§ **Your assignment**: What is needed here is every entry, retyped exactly.

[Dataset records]
Content starts

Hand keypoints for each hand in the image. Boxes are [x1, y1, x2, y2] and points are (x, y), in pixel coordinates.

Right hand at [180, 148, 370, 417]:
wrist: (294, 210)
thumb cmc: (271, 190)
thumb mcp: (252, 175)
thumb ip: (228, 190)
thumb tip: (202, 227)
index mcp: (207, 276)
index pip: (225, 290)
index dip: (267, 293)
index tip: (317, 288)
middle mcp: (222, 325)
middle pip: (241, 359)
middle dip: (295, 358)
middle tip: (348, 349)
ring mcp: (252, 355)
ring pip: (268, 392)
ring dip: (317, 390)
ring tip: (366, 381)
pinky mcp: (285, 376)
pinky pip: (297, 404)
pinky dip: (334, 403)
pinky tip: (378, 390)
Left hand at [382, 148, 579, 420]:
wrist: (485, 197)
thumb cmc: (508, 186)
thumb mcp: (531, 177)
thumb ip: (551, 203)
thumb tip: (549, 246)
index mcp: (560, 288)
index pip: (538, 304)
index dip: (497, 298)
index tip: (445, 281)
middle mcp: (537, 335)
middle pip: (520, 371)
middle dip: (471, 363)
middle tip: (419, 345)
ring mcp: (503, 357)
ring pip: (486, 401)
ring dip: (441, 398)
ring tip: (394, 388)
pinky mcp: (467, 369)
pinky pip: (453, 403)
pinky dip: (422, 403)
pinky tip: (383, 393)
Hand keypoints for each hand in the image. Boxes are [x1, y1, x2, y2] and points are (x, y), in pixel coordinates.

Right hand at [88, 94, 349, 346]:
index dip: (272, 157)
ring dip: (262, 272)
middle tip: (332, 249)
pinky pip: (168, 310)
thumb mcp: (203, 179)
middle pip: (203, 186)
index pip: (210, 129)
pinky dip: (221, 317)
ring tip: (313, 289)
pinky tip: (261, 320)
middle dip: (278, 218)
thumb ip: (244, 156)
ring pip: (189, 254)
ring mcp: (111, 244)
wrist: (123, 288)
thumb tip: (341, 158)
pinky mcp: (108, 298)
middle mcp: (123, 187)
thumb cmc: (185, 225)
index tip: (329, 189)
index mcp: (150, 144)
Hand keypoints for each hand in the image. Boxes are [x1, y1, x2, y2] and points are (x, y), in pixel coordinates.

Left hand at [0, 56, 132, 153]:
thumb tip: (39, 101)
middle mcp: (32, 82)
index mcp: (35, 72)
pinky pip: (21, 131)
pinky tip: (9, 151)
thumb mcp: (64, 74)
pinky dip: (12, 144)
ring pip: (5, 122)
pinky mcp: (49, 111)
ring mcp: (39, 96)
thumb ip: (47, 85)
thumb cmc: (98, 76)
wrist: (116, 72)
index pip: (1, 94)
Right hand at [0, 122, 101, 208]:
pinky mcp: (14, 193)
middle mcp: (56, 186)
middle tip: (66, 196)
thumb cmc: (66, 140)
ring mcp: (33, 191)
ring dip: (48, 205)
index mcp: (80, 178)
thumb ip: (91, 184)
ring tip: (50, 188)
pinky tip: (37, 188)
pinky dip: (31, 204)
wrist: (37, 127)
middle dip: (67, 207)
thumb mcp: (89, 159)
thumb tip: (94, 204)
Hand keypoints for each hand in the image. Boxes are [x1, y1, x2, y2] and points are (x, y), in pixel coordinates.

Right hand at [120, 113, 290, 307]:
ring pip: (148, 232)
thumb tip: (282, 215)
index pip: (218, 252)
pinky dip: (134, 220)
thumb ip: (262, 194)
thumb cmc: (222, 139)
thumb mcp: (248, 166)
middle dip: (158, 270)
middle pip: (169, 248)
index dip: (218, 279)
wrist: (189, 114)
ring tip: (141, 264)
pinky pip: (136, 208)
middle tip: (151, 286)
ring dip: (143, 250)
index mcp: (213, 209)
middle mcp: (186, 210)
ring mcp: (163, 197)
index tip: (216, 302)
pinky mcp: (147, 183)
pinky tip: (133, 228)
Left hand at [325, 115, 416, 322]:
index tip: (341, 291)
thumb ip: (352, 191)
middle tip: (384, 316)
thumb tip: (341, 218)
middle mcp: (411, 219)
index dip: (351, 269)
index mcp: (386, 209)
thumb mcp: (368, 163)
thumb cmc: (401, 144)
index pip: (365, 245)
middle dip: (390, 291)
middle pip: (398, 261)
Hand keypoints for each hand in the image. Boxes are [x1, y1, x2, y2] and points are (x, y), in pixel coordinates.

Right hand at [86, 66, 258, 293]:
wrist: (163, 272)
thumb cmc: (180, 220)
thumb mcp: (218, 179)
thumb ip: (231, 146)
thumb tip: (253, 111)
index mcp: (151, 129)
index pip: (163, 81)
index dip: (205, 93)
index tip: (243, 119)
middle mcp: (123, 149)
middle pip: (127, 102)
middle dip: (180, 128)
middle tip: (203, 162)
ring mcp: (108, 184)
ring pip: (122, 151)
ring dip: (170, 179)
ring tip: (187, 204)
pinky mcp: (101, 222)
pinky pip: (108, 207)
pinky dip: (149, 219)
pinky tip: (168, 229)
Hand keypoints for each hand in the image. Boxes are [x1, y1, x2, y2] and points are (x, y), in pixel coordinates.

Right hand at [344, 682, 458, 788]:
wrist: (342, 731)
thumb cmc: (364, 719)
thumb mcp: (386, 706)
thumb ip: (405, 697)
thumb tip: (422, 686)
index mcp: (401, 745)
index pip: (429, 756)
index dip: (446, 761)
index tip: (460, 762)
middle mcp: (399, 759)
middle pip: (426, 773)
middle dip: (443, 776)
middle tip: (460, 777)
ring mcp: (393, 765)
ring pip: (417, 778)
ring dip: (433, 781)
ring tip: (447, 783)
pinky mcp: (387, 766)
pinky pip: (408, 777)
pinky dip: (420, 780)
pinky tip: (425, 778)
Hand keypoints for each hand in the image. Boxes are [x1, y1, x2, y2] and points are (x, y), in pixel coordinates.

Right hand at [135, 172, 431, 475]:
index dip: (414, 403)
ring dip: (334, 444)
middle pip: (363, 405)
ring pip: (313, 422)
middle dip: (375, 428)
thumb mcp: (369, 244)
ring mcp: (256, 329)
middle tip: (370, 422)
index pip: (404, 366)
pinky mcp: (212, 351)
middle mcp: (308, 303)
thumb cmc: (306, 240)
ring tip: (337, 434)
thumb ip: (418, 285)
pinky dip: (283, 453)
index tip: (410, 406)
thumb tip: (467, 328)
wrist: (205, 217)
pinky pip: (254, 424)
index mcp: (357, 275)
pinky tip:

Content ends

§ **Task output**:
Hand keypoints for each hand in the image. Boxes are [x1, y1, x2, y2] and points are (x, y), in pixel coordinates.

Right hand at [180, 148, 370, 417]:
wrist: (294, 210)
thumb cmc: (271, 190)
thumb mcp: (252, 175)
thumb ip: (228, 190)
thumb tip: (202, 227)
index mcp: (207, 276)
index pip: (225, 290)
index dip: (267, 293)
index tip: (317, 288)
middle mcp: (222, 325)
middle pip: (241, 359)
middle dip: (295, 358)
middle tip: (348, 349)
ring mcp: (252, 355)
ring pip: (268, 392)
ring dip: (317, 390)
ring tip: (366, 381)
pinky mcp: (285, 376)
pinky pip: (297, 404)
pinky dip: (334, 403)
pinky tip: (378, 390)
Left hand at [382, 148, 579, 420]:
wrist: (485, 197)
thumb cmc: (508, 186)
thumb mcp: (531, 177)
thumb ip: (551, 203)
thumb tip: (549, 246)
index mcp: (560, 288)
index pip: (538, 304)
index dip: (497, 298)
index tip: (445, 281)
middle mcp: (537, 335)
middle pip: (520, 371)
middle dip: (471, 363)
middle tip: (419, 345)
ring mcp: (503, 357)
ring pip: (486, 401)
ring dip: (441, 398)
ring tip: (394, 388)
pinky mcp: (467, 369)
pinky pip: (453, 403)
pinky dip: (422, 403)
pinky tip: (383, 393)
Hand keypoints for each hand in the image. Boxes are [x1, y1, x2, y2] and points are (x, y), in pixel coordinates.

Right hand at [88, 94, 349, 346]:
index dip: (272, 157)
ring dip: (262, 272)
middle tip: (332, 249)
pinky pip: (168, 310)
thumb mcp: (203, 179)
middle pip: (203, 186)
index pip: (210, 129)
pinky dip: (221, 317)
ring tip: (313, 289)
pinky tip: (261, 320)
middle dip: (278, 218)
thumb ip: (244, 156)
ring pip: (189, 254)
ring mcp: (111, 244)
wrist: (123, 288)
thumb tip: (341, 158)
pinky mcp: (108, 298)
middle mcp: (123, 187)
thumb cmc: (185, 225)
index tip: (329, 189)
index mcp: (150, 144)
Hand keypoints for each hand in the image. Boxes are [x1, y1, x2, y2] and points are (x, y), in pixel coordinates.

Left hand at [0, 56, 132, 153]:
thumb tip: (39, 101)
middle mcp: (32, 82)
index mcp: (35, 72)
pinky pip: (21, 131)
pinky tip: (9, 151)
thumb mcp: (64, 74)
pinky dip: (12, 144)
ring pip: (5, 122)
pinky mcp: (49, 111)
ring mcp: (39, 96)
thumb ip: (47, 85)
thumb cmc: (98, 76)
wrist: (116, 72)
index pip: (1, 94)
Right hand at [0, 122, 101, 208]:
pinky mcp: (14, 193)
middle mcp: (56, 186)
middle tip: (66, 196)
thumb cmc: (66, 140)
ring mcp: (33, 191)
ring dip: (48, 205)
index mcp: (80, 178)
thumb ip: (91, 184)
ring tip: (50, 188)
pinky tip: (37, 188)
pinky dip: (31, 204)
wrist: (37, 127)
middle dip: (67, 207)
thumb mcp: (89, 159)
thumb tip: (94, 204)
Hand keypoints for each hand in the image. Boxes are [x1, y1, x2, y2] and points are (x, y), in pixel coordinates.

Right hand at [120, 113, 290, 307]:
ring pip: (148, 232)
thumb tip: (282, 215)
index pip: (218, 252)
pinky dip: (134, 220)
thumb ip: (262, 194)
thumb cmc: (222, 139)
thumb mcp: (248, 166)
middle dip: (158, 270)
middle pip: (169, 248)
index dip: (218, 279)
wrist: (189, 114)
ring tip: (141, 264)
pinky pip: (136, 208)
middle tip: (151, 286)
ring dip: (143, 250)
index mcp: (213, 209)
middle mcp: (186, 210)
ring mcp: (163, 197)
index tip: (216, 302)
pinky mcp: (147, 183)
pinky tip: (133, 228)
Left hand at [325, 115, 416, 322]:
index tip: (341, 291)
thumb ip: (352, 191)
middle tip: (384, 316)
thumb tip: (341, 218)
middle mcp: (411, 219)
index dip: (351, 269)
index mcp: (386, 209)
thumb mcp: (368, 163)
thumb cmc: (401, 144)
index pip: (365, 245)
middle dip: (390, 291)
middle pip: (398, 261)
Hand keypoints for each hand in the image. Boxes are [x1, y1, x2, y2] and points are (x, y), in pixel coordinates.

Right hand at [86, 66, 258, 293]:
wrist: (163, 272)
thumb cmc: (180, 220)
thumb mcp: (218, 179)
thumb ip: (231, 146)
thumb tip: (253, 111)
index mcp: (151, 129)
index pip: (163, 81)
index dip: (205, 93)
index tip: (243, 119)
middle mcp: (123, 149)
middle pip: (127, 102)
middle dip: (180, 128)
middle tip: (203, 162)
ring mcp: (108, 184)
ring pip: (122, 151)
ring dip: (170, 179)
ring tip: (187, 204)
pinky mcp: (101, 222)
pinky pip: (108, 207)
pinky dip: (149, 219)
pinky tip: (168, 229)
Hand keypoints for each hand in the image. Boxes are [x1, y1, x2, y2] and points are (x, y), in pixel coordinates.

Right hand at [344, 682, 458, 788]:
wrist: (342, 731)
thumb cmc: (364, 719)
thumb mcp: (386, 706)
thumb ip: (405, 697)
thumb tip: (422, 686)
index mcp: (401, 745)
index pip: (429, 756)
index dip: (446, 761)
index tip: (460, 762)
middle mcp: (399, 759)
middle pip: (426, 773)
middle dip: (443, 776)
middle tip: (460, 777)
ring mcp: (393, 765)
ring pip: (417, 778)
ring dip: (433, 781)
ring tip: (447, 783)
pinky mcp: (387, 766)
pinky pip: (408, 777)
pinky dip: (420, 780)
pinky tip: (425, 778)
Hand keypoints for each hand in the image. Boxes are [x1, y1, x2, y2] and points are (x, y), in pixel coordinates.

Right hand at [135, 172, 431, 475]:
index dip: (414, 403)
ring dip: (334, 444)
middle pip: (363, 405)
ring pip: (313, 422)
middle dip: (375, 428)
thumb mcp: (369, 244)
ring mcp: (256, 329)
middle tip: (370, 422)
index pip: (404, 366)
pinky mcp: (212, 351)
middle mcp: (308, 303)
thumb cmc: (306, 240)
ring tip: (337, 434)
thumb ip: (418, 285)
pinky dip: (283, 453)
index tip: (410, 406)
thumb tip: (467, 328)
wrist: (205, 217)
pinky pip: (254, 424)
index mcp: (357, 275)
pinky tip:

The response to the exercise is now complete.